**Description of the task:** Reproduce exactly, from the data that follows, the line with "- Immutable.js", the line with "You can reach", and every line that lies between them.

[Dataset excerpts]
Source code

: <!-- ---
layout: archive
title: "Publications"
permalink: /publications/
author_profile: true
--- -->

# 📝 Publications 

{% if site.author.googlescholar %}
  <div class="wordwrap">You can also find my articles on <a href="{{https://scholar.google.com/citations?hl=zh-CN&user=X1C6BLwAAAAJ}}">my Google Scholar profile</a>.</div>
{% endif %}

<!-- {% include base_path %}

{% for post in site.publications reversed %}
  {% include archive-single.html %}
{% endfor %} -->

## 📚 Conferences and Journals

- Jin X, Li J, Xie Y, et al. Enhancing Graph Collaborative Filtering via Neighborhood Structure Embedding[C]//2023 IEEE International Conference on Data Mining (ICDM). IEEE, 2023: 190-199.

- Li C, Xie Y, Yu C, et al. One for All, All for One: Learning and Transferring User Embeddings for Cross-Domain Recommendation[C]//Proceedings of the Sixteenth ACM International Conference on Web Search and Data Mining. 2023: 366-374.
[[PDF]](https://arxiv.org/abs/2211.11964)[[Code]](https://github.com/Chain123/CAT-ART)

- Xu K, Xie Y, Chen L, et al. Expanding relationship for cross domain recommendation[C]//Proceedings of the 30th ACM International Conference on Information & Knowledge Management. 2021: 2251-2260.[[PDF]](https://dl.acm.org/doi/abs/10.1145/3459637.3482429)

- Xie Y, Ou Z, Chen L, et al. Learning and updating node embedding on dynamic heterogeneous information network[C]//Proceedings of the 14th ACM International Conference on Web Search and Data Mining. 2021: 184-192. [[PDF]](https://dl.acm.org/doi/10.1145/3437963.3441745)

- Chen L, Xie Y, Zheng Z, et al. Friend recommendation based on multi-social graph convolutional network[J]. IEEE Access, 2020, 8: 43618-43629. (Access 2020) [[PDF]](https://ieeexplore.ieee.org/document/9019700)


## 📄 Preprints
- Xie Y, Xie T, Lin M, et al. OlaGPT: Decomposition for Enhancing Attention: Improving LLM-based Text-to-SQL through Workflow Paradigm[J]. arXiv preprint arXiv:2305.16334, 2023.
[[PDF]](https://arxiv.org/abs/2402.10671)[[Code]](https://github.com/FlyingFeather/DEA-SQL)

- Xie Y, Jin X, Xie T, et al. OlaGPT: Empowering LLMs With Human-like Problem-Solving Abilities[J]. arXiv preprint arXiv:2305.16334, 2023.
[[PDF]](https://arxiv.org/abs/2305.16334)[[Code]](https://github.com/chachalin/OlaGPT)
...
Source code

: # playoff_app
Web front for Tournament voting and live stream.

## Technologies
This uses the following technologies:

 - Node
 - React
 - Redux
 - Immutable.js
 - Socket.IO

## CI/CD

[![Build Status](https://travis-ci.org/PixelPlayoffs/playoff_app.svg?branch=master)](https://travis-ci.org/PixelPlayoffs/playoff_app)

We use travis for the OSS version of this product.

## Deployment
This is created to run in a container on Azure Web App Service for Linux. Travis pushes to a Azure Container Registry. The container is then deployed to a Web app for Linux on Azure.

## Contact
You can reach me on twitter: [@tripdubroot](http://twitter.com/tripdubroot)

**Answer for this exercise:**
 - Immutable.js
 - Socket.IO

## CI/CD

[![Build Status](https://travis-ci.org/PixelPlayoffs/playoff_app.svg?branch=master)](https://travis-ci.org/PixelPlayoffs/playoff_app)

We use travis for the OSS version of this product.

## Deployment
This is created to run in a container on Azure Web App Service for Linux. Travis pushes to a Azure Container Registry. The container is then deployed to a Web app for Linux on Azure.

## Contact
You can reach me on twitter: [@tripdubroot](http://twitter.com/tripdubroot)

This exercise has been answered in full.